Tory entitlement can be stopped

Premier Jim Prentice’s seemingly bland statement of helplessness, “I don’t know if much can be done at this point. This arrangement was put in place by previous governments” is either a lie, or shows an appalling ignorance of the law.

Premier Jim Prentice’s seemingly bland statement of helplessness, “I don’t know if much can be done at this point.
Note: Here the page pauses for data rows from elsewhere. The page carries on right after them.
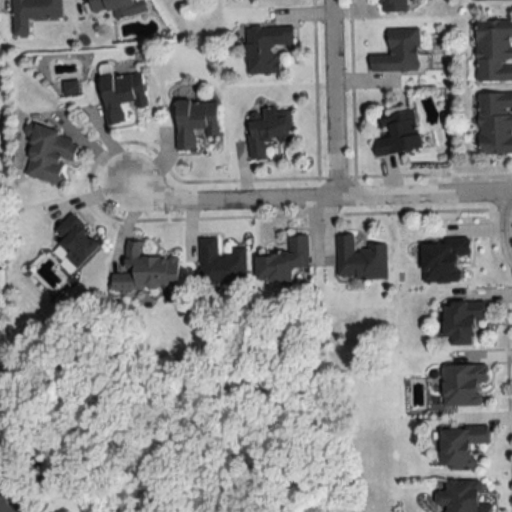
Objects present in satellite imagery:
building: (486, 0)
building: (392, 5)
building: (118, 7)
building: (33, 13)
building: (265, 47)
building: (494, 51)
building: (397, 52)
building: (121, 95)
road: (331, 99)
building: (194, 121)
building: (495, 123)
building: (266, 130)
building: (398, 133)
building: (49, 155)
road: (321, 199)
road: (510, 227)
building: (75, 240)
building: (359, 260)
building: (442, 260)
building: (220, 263)
building: (285, 263)
building: (146, 270)
building: (461, 321)
building: (463, 384)
building: (460, 447)
building: (461, 497)
building: (3, 504)
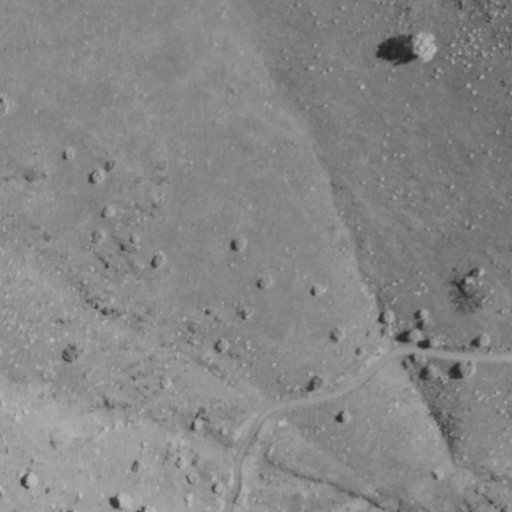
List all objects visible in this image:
road: (337, 393)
This arrangement was put in place by previous governments” is either a lie, or shows an appalling ignorance of the law.

Ten years ago, the Supreme Court of Canada authoritatively resolved the issue of whether there are constitutional limits on the ability of legislature (federal or provincial) to enact retroactive legislation.

The court, in British Columbia versus Imperial Tobacco Canada Ltd (2005 SCC 49), held that (except in the area of criminal law) retroactive legislation can overturn settled expectations, even though sometimes perceived as unjust by those affected.

It ruled, clearly and unequivocally, that there is no constitutional impediment to retroactive legislation.

Therefore, there is nothing he can name preventing Prentice from eliminating the obscene windfalls, starting with the $873,00 no doubt eagerly anticipated by Yvonne Fritz, the $627,000 earmarked for Heather Forsyth, of course the half-million headed our own Mary Anne Jablonski’s way, and so on down the line.

Prentice would have us believe these MLAs have “a legal entitlement” — but omits the truth that they will cease to have it the moment he chooses to give the word; to say “enough is enough.” He has at his fingertips the power to retroactively legislate away all these millions in undeserved giveaways.

If he doesn’t, it will be all we ever need to know about the real Jim Prentice, and his real views of the PC “culture of entitlement” he so loudly bewails.